On November 17, 1 newly imported confirmed case in Guangdong Province, reported from Guangzhou, came from Mali.

On November 18, 1 newly imported confirmed case in Guangdong Province, reported from Guangzhou, came from Indonesia.

On November 19, 2 newly imported confirmed cases in Guangdong Province were reported from Guangzhou, one from the United States and one from Madagascar.

On November 22, Guangdong Province reported 4 newly imported confirmed cases, Guangzhou reported 2 cases from Iraq, and Maoming reported 2 cases from Malaysia.

On November 23, Guangdong Province reported 4 newly imported confirmed cases, Guangzhou reported 3 cases, 2 cases were from the Democratic Republic of the Congo, and 1 case was from Uganda; Maoming reported 1 case from Malaysia.

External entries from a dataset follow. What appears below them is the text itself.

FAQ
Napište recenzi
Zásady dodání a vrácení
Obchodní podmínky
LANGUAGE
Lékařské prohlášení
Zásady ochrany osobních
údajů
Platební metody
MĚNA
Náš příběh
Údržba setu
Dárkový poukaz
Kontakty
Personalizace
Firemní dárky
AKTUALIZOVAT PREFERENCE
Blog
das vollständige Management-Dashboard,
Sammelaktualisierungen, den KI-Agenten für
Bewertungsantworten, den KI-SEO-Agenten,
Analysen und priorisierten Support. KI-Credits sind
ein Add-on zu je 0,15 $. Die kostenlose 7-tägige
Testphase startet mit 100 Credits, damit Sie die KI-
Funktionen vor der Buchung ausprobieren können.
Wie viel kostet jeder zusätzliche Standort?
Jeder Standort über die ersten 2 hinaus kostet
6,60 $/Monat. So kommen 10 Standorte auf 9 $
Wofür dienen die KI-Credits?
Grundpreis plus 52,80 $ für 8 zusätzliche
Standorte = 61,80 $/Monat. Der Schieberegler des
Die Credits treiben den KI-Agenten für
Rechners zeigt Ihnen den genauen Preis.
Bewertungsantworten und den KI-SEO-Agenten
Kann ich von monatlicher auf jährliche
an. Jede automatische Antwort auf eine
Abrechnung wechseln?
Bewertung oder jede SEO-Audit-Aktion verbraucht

On November 24, 1 newly imported confirmed case in Guangdong Province was reported from Guangzhou and came from Iraq.

On November 25, Guangdong Province reported 4 newly imported confirmed cases, Guangzhou reported 2 cases, each from the United States and Indonesia, and Yangjiang reported 2 cases, both from Egypt.

On November 29, 1 newly imported confirmed case in Guangdong Province, reported from Guangzhou, came from Morocco.